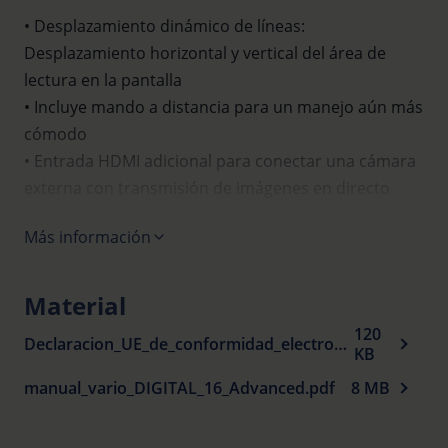
• Desplazamiento dinámico de líneas:
Desplazamiento horizontal y vertical del área de
lectura en la pantalla
• Incluye mando a distancia para un manejo aún más
cómodo
• Entrada HDMI adicional para conectar una cámara
externa con transmisión de imágenes en directo
• También se puede utilizar como espejo gracias a su
Más información
diseño flexible
• Cada modelo incluye batería de iones de litio y/o
mesa XY
Material
• Peso 16“: 6,3 kg (incl. batería: 6,6 kg, incl. mesa XY:
120
Declaracion_UE_de_conformidad_electronic_visual_aids_es.pdf
10 kg)
KB
• Peso 22“: 8,9 kg (incl. batería: 9,2 kg, incl. mesa: 11,9
manual_vario_DIGITAL_16_Advanced.pdf
8 MB
kg)
• Incluido con el suministro: Mando a distancia, cable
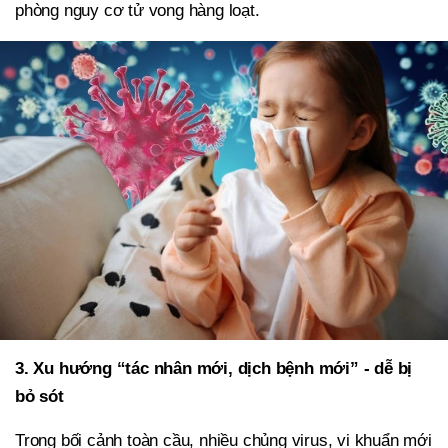
phòng nguy cơ tử vong hàng loạt.
3. Xu hướng “tác nhân mới, dịch bệnh mới” - dễ bị
bỏ sót
Trong bối cảnh toàn cầu, nhiều chủng virus, vi khuẩn mới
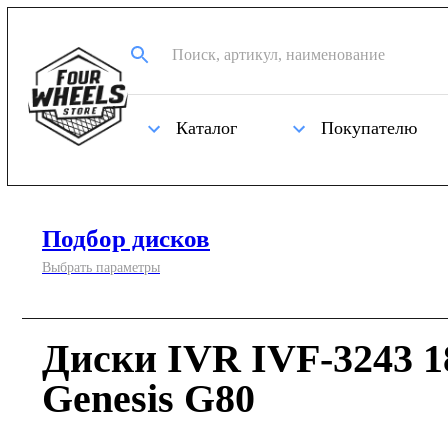
Каталог
Покупателю
Подбор дисков
Выбрать параметры
Диски IVR IVF-3243 1
Genesis G80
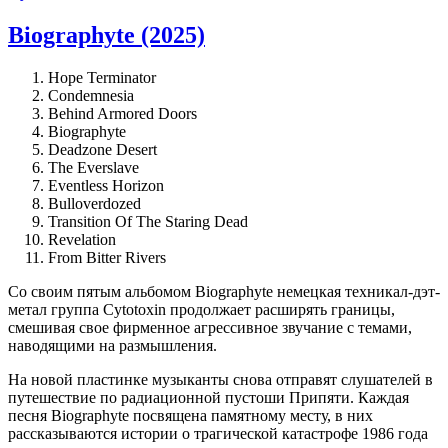
Biographyte (2025)
Hope Terminator
Condemnesia
Behind Armored Doors
Biographyte
Deadzone Desert
The Everslave
Eventless Horizon
Bulloverdozed
Transition Of The Staring Dead
Revelation
From Bitter Rivers
Со своим пятым альбомом Biographyte немецкая техникал-дэт-
метал группа Cytotoxin продолжает расширять границы,
смешивая свое фирменное агрессивное звучание с темами,
наводящими на размышления.
На новой пластинке музыканты снова отправят слушателей в
путешествие по радиационной пустоши Припяти. Каждая
песня Biographyte посвящена памятному месту, в них
рассказываются истории о трагической катастрофе 1986 года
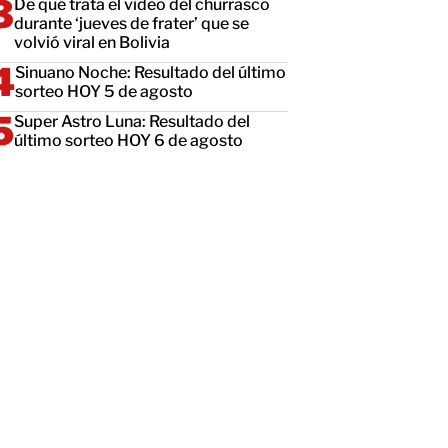
De qué trata el video del churrasco
durante ‘jueves de frater’ que se
volvió viral en Bolivia
Sinuano Noche: Resultado del último
sorteo HOY 5 de agosto
Super Astro Luna: Resultado del
último sorteo HOY 6 de agosto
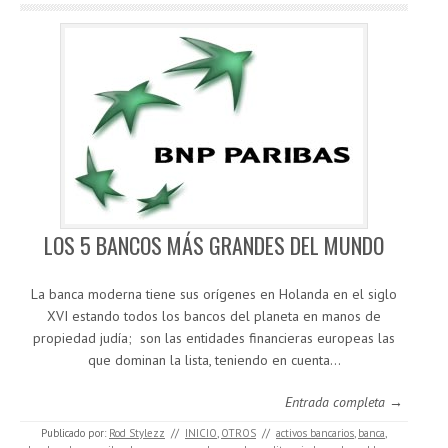
LOS 5 BANCOS MÁS GRANDES DEL MUNDO
La banca moderna tiene sus orígenes en Holanda en el siglo
XVI estando todos los bancos del planeta en manos de
propiedad judía; son las entidades financieras europeas las
que dominan la lista, teniendo en cuenta…
Entrada completa →
Publicado por:
Rod Stylezz
//
INICIO
,
OTROS
//
activos bancarios
,
banca
,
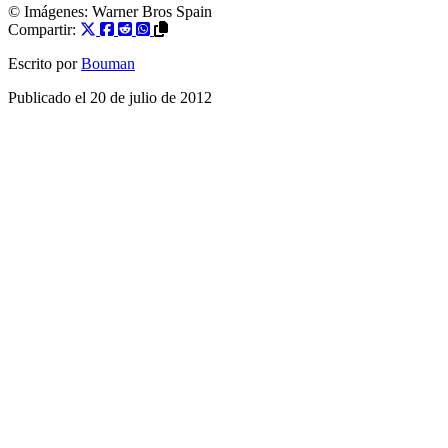
© Imágenes:
Warner Bros Spain
Compartir:
Escrito por
Bouman
Publicado el
20 de julio de 2012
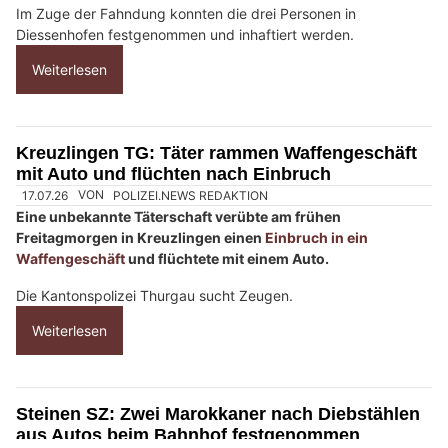
h
?
D
a
n
n
w
ä
h
02.07.26
VON
POLIZEI.NEWS REDAKTION
l
Am Mittwochnachmittag begingen zwei Männer und eine
e
Frau mehrere
Einschleichdiebstähle
.
n
S
Im Zuge der Fahndung konnten die drei Personen in
i
Diessenhofen festgenommen und inhaftiert werden.
e
Weiterlesen
b
i
t
Kreuzlingen TG: Täter rammen Waffengeschäft
t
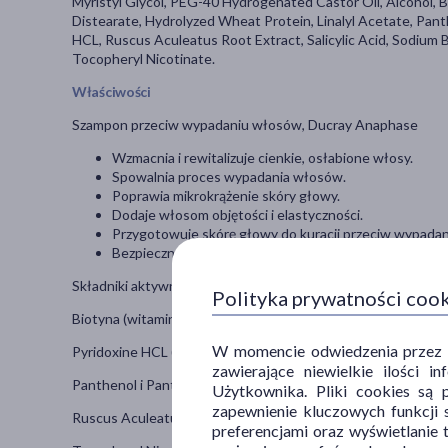
Myristyl Glycol, PEG-40 Hydrogenated Castor Oil, Alcohol, Bio
Distearate, Hydrolyzed Wheat Protein, Linalyl Acetate, Pan
HCL, Ruscus Aculeatus Root Extract, Salicylic Acid, Sodium 
Tocopheryl Nicotinate.
Właściwości
Szampon przeciw wypadaniu włosów, Ducray Anaphase
Wzmacnia i rewitalizuje cienkie, osłabione włosy.
Spowalnia proces wypadania włosów.
Poprawia mikrokrążenie skóry głowy.
Dodaje włosom objętości i elastyczności.
Przygotowuje skórę głowy do kuracji przeciw wypada
Bezpieczny dla kobiet w ciąży, matek karmiących oraz 
Składniki aktywne:
Polityka prywatności coo
Biotyna (witamina B7) – wspiera wzrost włosów, wzmacnia ceb
W momencie odwiedzenia przez Uż
Pyridoxine HCL (witamina B6) – pobudza metabolizm komórek
zawierające niewielkie ilości 
Panthenol i Pantolactone (prowitamina B5) – regenerują, naw
Użytkownika. Pliki cookies są 
zapewnienie kluczowych funkcji s
Ruscus Aculeatus Root Extract (wyciąg z ruszczyka) – popra
preferencjami oraz wyświetlanie 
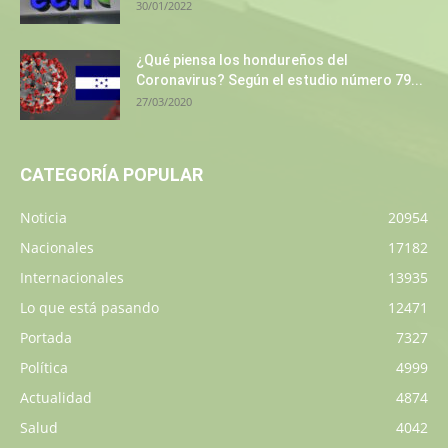
30/01/2022
¿Qué piensa los hondureños del
Coronavirus? Según el estudio número 79...
27/03/2020
CATEGORÍA POPULAR
Noticia
20954
Nacionales
17182
Internacionales
13935
Lo que está pasando
12471
Portada
7327
Política
4999
Actualidad
4874
Salud
4042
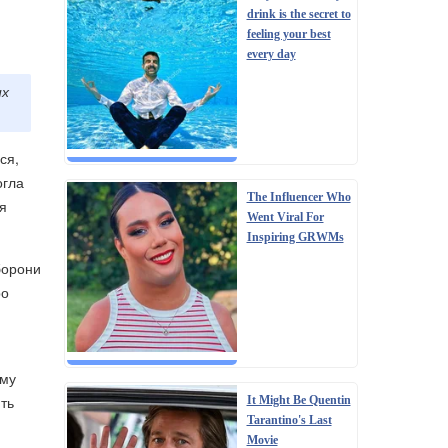
drink is the secret to
feeling your best
every day
их
ся,
огла
The Influencer Who
ля
Went Viral For
Inspiring GRWMs
борони
ро
ому
ють
It Might Be Quentin
Tarantino's Last
Movie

(Exercise instructions): Select every line in the records above that contains the word "Resultado".

(Solution for this exercise):
Sinuano Noche: Resultado del último
Super Astro Luna: Resultado del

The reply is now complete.